When sheet rolls were manufactured with these three types of apparatuses, wrinkles and flapping generated in each apparatus were measured according to the following measurement standards. The results shown in Table 1 were obtained.

Measurement criteria Wrinkle A test for winding a film having a winding length of 10,000 m was performed for 20 times.
The number of wrinkles was expressed as a percentage and classified according to the following criteria.

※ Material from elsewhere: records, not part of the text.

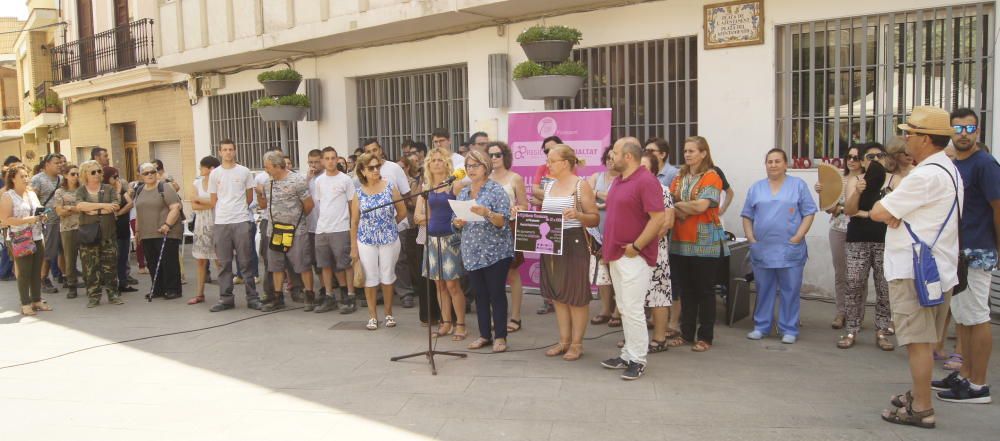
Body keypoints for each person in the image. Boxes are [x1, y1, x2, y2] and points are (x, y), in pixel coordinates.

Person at [872, 106, 961, 428]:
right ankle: (918, 393)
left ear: (924, 139)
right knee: (925, 340)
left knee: (917, 343)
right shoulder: (949, 170)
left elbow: (880, 211)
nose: (905, 138)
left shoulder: (924, 175)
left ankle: (922, 408)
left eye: (909, 133)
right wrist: (898, 212)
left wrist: (893, 211)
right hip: (936, 269)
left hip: (914, 271)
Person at [932, 107, 998, 404]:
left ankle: (978, 385)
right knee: (962, 318)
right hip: (955, 252)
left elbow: (998, 208)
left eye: (969, 129)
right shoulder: (952, 164)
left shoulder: (985, 164)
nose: (963, 134)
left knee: (977, 318)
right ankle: (965, 375)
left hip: (978, 250)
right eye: (957, 128)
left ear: (978, 132)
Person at [599, 137, 665, 380]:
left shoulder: (646, 180)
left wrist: (636, 246)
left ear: (627, 156)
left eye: (615, 153)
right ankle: (628, 353)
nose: (611, 157)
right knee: (625, 308)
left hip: (634, 256)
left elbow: (658, 218)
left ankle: (638, 359)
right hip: (617, 254)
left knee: (634, 308)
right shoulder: (619, 180)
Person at [742, 149, 817, 344]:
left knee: (790, 289)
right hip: (763, 248)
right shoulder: (756, 188)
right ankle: (761, 326)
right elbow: (747, 215)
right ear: (765, 164)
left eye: (777, 161)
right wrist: (751, 238)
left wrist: (798, 236)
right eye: (769, 162)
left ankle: (789, 328)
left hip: (789, 248)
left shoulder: (798, 185)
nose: (773, 165)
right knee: (763, 288)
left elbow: (809, 212)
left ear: (785, 164)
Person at [534, 145, 600, 360]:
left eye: (552, 161)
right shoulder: (550, 185)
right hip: (550, 243)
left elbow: (594, 217)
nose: (548, 164)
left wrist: (578, 215)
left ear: (564, 163)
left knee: (576, 296)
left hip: (574, 242)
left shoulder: (581, 186)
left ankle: (577, 344)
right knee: (558, 295)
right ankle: (563, 341)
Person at [667, 136, 729, 353]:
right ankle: (686, 334)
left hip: (705, 242)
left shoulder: (712, 176)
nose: (687, 154)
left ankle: (705, 336)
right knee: (686, 290)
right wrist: (683, 206)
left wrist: (679, 206)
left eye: (692, 151)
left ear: (704, 153)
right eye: (685, 151)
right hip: (680, 241)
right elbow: (670, 200)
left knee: (704, 290)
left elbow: (701, 207)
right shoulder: (680, 175)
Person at [453, 150, 515, 353]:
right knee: (479, 294)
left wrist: (486, 213)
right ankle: (484, 335)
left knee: (496, 293)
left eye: (475, 165)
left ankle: (500, 337)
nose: (471, 170)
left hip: (495, 252)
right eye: (468, 166)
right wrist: (457, 222)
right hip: (471, 251)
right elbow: (454, 222)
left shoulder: (496, 190)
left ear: (486, 167)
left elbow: (503, 222)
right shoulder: (463, 192)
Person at [839, 143, 899, 351]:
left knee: (884, 287)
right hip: (857, 239)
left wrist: (870, 214)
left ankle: (882, 331)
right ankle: (851, 329)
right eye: (869, 156)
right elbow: (849, 209)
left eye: (879, 155)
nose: (874, 160)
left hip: (886, 241)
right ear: (863, 160)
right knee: (854, 284)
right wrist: (857, 192)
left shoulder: (895, 180)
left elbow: (896, 214)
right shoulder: (855, 180)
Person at [414, 147, 467, 340]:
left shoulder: (456, 185)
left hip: (450, 238)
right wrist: (430, 219)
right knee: (439, 285)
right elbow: (417, 216)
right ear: (428, 164)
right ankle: (445, 323)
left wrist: (435, 218)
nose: (436, 163)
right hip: (431, 239)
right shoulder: (427, 187)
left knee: (453, 285)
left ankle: (460, 324)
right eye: (433, 160)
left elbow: (462, 211)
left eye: (440, 160)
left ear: (447, 163)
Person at [351, 152, 407, 330]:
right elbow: (354, 221)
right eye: (371, 168)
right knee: (370, 277)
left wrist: (390, 225)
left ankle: (389, 314)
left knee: (388, 275)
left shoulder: (390, 187)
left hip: (389, 238)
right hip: (366, 239)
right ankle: (372, 316)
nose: (376, 170)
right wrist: (353, 247)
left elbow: (402, 211)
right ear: (363, 171)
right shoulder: (358, 193)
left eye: (377, 166)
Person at [814, 145, 866, 329]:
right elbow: (829, 206)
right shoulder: (839, 179)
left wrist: (841, 209)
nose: (852, 160)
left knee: (859, 275)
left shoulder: (866, 181)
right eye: (849, 156)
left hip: (860, 230)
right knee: (841, 273)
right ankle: (841, 312)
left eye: (856, 157)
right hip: (838, 229)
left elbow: (866, 207)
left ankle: (857, 314)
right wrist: (822, 192)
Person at [208, 139, 261, 312]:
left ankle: (252, 297)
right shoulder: (215, 174)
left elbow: (250, 197)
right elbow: (213, 199)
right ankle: (226, 299)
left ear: (235, 151)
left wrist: (238, 209)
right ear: (220, 152)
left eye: (231, 149)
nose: (228, 152)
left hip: (241, 220)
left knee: (246, 261)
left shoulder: (244, 171)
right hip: (222, 221)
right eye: (225, 149)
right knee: (224, 263)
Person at [261, 151, 316, 312]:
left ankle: (309, 295)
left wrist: (295, 220)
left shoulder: (297, 180)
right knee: (276, 265)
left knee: (302, 264)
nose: (266, 170)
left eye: (268, 167)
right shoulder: (268, 182)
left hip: (296, 231)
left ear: (278, 166)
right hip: (275, 231)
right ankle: (278, 297)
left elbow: (309, 205)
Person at [486, 142, 530, 333]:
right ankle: (496, 316)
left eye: (497, 154)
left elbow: (524, 205)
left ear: (505, 156)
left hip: (509, 228)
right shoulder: (484, 178)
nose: (494, 158)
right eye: (490, 155)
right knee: (490, 276)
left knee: (512, 274)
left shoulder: (515, 178)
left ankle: (516, 317)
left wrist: (516, 209)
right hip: (487, 230)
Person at [639, 151, 676, 352]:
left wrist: (642, 241)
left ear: (654, 170)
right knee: (635, 298)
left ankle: (660, 339)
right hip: (633, 252)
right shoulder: (631, 188)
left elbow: (666, 223)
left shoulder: (661, 190)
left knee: (658, 295)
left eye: (644, 167)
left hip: (654, 251)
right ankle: (637, 340)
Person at [0, 165, 51, 315]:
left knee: (36, 270)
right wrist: (30, 219)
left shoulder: (31, 194)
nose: (25, 179)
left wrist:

○: less than 5% △: 5 to 20% ×: more than 20% Flicking The same winding test as above was performed. At that time, the amount of flapping on the free path before the contact pressure roll (with respect to the film surface) (The amount of fluctuation in the vertical direction) was measured and classified according to the following criteria.

○: less than 1 mm △: 1-3 mm ×: more than 3 mm

[0032]

[Table 1]

[0033]

As described above, according to the present invention, the specific rigidity of the transport roll is increased because at least the transport roll main body immediately upstream of the winding section is made of a fiber-reinforced resin. The deflection can be reduced. As a result, the conveying path line in the sheet width direction on the conveying roll can be made substantially linear, and the sheet roll body can be formed without generating wrinkles or fluttering. In addition, the moment of inertia is reduced due to the reduced weight of the transport rolls, the time required to reach a predetermined speed at the start of operation or at the time of operation stop is shortened, and scratches caused by slip between the transport rolls and the sheet during that time are reduced. be able to.

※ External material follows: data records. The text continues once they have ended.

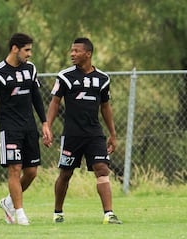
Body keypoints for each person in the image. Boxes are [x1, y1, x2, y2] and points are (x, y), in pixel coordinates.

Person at [44, 37, 122, 224]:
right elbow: (55, 102)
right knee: (66, 173)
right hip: (72, 134)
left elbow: (105, 107)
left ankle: (108, 214)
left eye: (76, 51)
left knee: (102, 169)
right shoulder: (65, 76)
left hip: (94, 134)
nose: (72, 54)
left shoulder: (102, 79)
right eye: (71, 51)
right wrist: (47, 126)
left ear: (88, 54)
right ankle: (58, 212)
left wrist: (112, 134)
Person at [0, 33, 51, 225]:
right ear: (15, 48)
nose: (30, 54)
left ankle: (8, 202)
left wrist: (44, 123)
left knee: (31, 172)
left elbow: (36, 97)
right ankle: (20, 213)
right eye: (27, 50)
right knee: (14, 169)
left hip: (29, 127)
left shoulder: (30, 69)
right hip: (9, 128)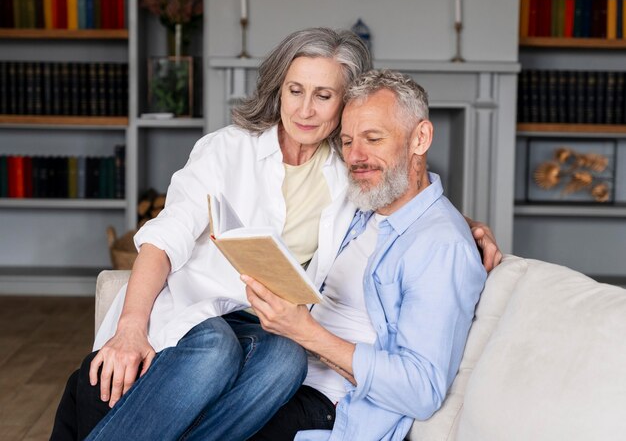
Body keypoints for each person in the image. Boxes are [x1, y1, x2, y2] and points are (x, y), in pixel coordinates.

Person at [51, 28, 500, 441]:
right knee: (213, 349)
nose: (305, 110)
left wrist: (463, 225)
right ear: (278, 91)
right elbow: (165, 237)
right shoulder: (227, 149)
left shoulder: (347, 167)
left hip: (269, 330)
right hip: (196, 319)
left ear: (344, 104)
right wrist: (130, 328)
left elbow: (403, 188)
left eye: (323, 96)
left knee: (286, 358)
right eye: (295, 91)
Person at [243, 69, 487, 441]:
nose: (355, 157)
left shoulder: (442, 246)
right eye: (346, 142)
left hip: (327, 405)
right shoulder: (360, 209)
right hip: (278, 370)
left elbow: (421, 390)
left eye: (373, 139)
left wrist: (305, 332)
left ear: (420, 137)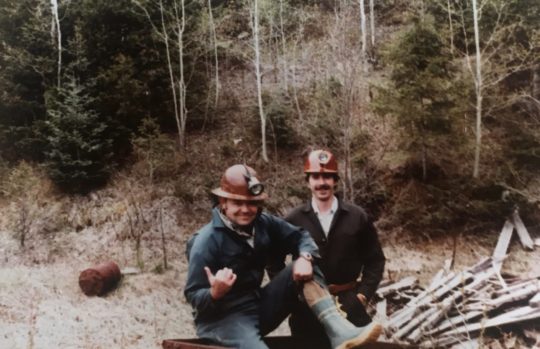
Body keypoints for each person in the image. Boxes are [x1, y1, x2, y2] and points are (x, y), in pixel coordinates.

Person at [184, 164, 382, 349]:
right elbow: (193, 296)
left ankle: (340, 331)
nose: (245, 209)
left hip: (257, 308)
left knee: (305, 264)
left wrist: (305, 257)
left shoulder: (262, 223)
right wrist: (215, 293)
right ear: (223, 203)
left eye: (251, 203)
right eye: (237, 203)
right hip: (222, 321)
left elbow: (300, 235)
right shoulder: (206, 241)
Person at [283, 149, 386, 345]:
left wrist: (362, 295)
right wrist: (291, 296)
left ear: (335, 180)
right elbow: (273, 259)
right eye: (316, 176)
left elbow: (375, 260)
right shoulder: (293, 219)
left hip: (350, 305)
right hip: (307, 310)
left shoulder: (357, 216)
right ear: (308, 181)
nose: (322, 182)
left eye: (327, 177)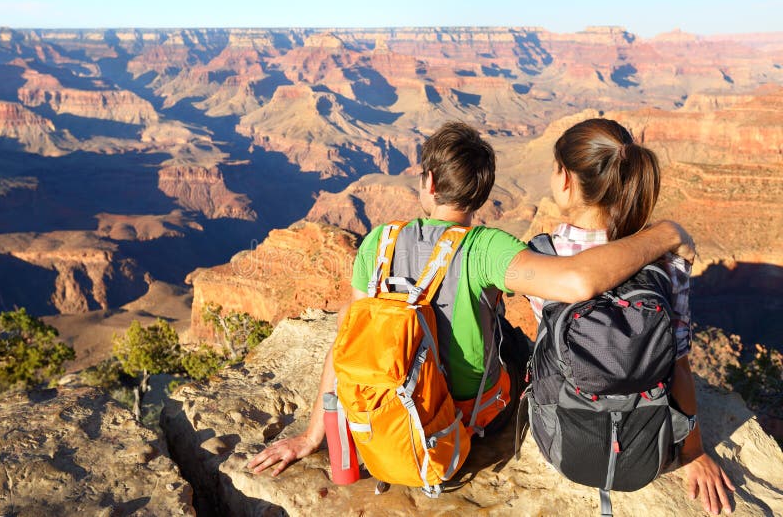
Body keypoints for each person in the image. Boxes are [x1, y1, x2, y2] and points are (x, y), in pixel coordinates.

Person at [247, 121, 694, 480]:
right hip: (466, 421)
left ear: (429, 182)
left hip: (385, 413)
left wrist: (311, 437)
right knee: (516, 340)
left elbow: (348, 341)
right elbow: (576, 283)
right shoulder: (489, 248)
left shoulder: (377, 244)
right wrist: (666, 233)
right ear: (481, 192)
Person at [527, 118, 734, 515]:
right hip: (649, 450)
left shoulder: (542, 258)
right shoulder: (667, 262)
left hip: (563, 444)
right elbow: (681, 368)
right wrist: (692, 453)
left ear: (565, 180)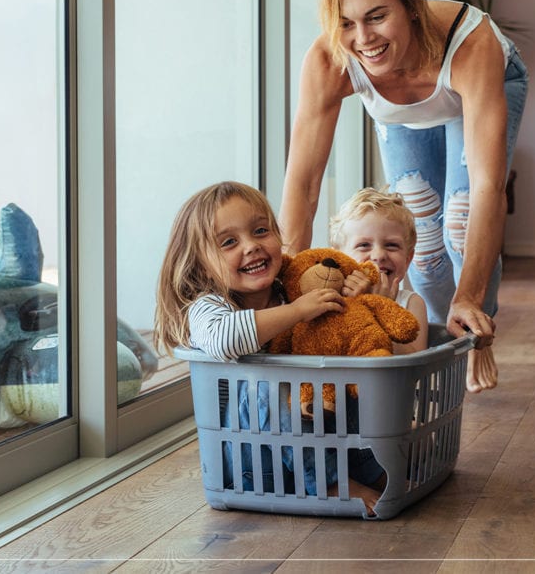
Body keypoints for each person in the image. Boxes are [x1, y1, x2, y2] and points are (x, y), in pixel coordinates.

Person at [279, 0, 529, 393]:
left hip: (479, 86)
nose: (364, 39)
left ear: (411, 7)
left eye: (377, 16)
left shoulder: (472, 42)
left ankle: (475, 330)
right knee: (424, 243)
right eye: (346, 23)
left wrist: (470, 295)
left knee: (458, 218)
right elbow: (304, 182)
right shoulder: (330, 59)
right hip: (405, 115)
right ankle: (436, 344)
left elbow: (489, 186)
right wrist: (285, 283)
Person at [152, 180, 386, 514]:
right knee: (266, 382)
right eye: (229, 242)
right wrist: (298, 311)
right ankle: (332, 483)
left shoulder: (291, 289)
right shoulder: (208, 306)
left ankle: (371, 470)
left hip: (316, 450)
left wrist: (354, 295)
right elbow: (224, 339)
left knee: (343, 377)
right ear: (200, 264)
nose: (251, 246)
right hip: (254, 465)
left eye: (261, 231)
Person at [328, 187, 428, 354]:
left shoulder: (411, 303)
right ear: (339, 257)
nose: (379, 255)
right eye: (364, 245)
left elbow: (414, 361)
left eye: (391, 245)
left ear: (408, 258)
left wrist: (380, 308)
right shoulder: (331, 297)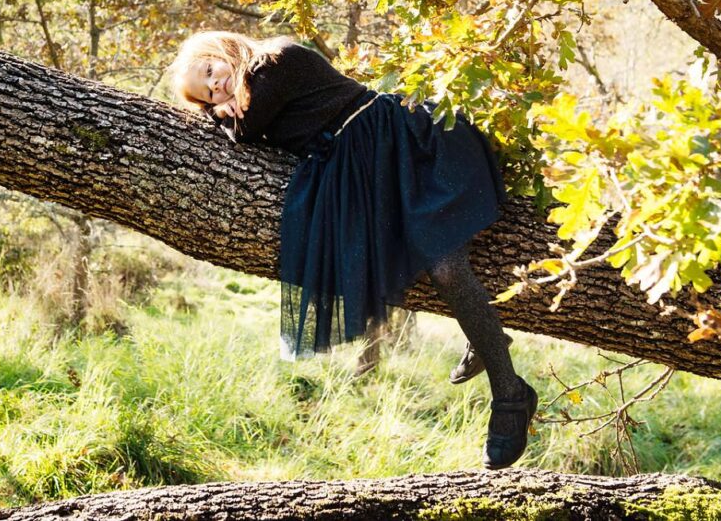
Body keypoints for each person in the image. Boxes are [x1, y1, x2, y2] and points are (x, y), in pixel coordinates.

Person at [169, 31, 538, 470]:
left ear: (222, 51)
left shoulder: (274, 61)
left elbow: (245, 130)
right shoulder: (247, 93)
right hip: (361, 169)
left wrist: (222, 116)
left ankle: (510, 396)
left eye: (210, 72)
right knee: (412, 267)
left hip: (398, 142)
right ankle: (487, 340)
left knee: (446, 268)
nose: (216, 88)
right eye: (207, 96)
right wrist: (221, 114)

[Brief description of the drawings]

FIG. 1 is a schematic view showing an example of a sheet roll body manufacturing apparatus of the present invention.

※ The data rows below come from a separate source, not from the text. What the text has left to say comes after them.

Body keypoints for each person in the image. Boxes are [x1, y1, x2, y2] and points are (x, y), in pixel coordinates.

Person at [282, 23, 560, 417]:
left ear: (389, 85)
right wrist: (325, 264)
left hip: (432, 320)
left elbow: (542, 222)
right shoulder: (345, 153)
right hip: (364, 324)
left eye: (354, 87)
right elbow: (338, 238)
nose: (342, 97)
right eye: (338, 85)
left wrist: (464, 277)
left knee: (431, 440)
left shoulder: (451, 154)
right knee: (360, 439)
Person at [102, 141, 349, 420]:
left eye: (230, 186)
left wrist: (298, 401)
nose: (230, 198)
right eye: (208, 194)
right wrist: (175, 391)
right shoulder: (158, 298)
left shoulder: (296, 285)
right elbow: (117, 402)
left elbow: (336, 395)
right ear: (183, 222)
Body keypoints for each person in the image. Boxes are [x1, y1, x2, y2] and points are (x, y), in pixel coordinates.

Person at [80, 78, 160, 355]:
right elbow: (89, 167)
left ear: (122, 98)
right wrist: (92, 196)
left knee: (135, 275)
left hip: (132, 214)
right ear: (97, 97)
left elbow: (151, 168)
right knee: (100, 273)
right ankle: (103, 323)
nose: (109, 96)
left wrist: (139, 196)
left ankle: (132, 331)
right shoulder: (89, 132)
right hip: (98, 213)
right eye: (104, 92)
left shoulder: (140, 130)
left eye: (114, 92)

FIG. 2 is a longitudinal sectional view showing an example of a transport roll used in the apparatus of FIG.

[Explanation of symbols]

 Reference Signs List 1 (wide) sheet roll body 2 torque motor 3a speed regulating roll 3b transfer roll 4a blade 4b receiving blade roll 5 (narrow width) sheet roll body 6 torque motor 10 unwinding section 11 transport roll group 12 slit section 13 winding up Part F Wide sheet f Narrow sheet

 ────────────────────────────────────────────────── ─── Continuing on the front page (72) Inventor Kojun Ishida 1-1-1 Sonoyama, Otsu-shi, Shiga F-term in the Shiga Plant of Toray Industries (reference) 3F055 AA05 DA01 3F104 AA03 JC07 KA05

Claims (7)

[Claims] 1. An unwinding unit for unwinding a wide sheet from a wide sheet roll body, a transport roll group including a plurality of transport rolls for transporting the wide sheet, and a transport roll group disposed in a transport path of the transport roll group. A slit section for dividing the wide sheet into a plurality of narrow sheets, and a winding section for winding the narrow sheet to form a sheet roll body, at least upstream of the winding section in the transport roll group. An apparatus for manufacturing a sheet roll body in which the main body of the transport roll disposed immediately before the side is made of fiber reinforced resin. 2. The sheet roll body manufacturing apparatus according to claim 1, wherein at least a main body of the transport roll, which is disposed downstream from the slit, in the transport roll group is made of a fiber-reinforced resin. 3. A ratio of the maximum value to the minimum value of the inertia moment of at least the transport rolls disposed downstream from the slit portion in the transport roll group is 1.3 or less. 3. The apparatus for manufacturing a sheet roll body according to 1. 4. The self-deflection δ of at least the transport roll disposed immediately upstream of the winding section in the transport roll group is 2 × δ / L with respect to the length L of the transport roll.
The apparatus for manufacturing a sheet roll body according to claim 1, 2 or 3, wherein ≤ 1.2 x ^10-4 . 5. The sheet roll body manufacturing apparatus according to claim 1, wherein a drive motor is connected to the transport roll group for each transport roll or for each of a plurality of transport rolls. 6. The apparatus according to claim 1, wherein the reinforcing fibers of the fiber-reinforced resin are carbon fibers, glass fibers, or aromatic polyamide fibers. 7. A method for manufacturing a sheet roll body, wherein the apparatus according to claim 1 is used to form a sheet roll body.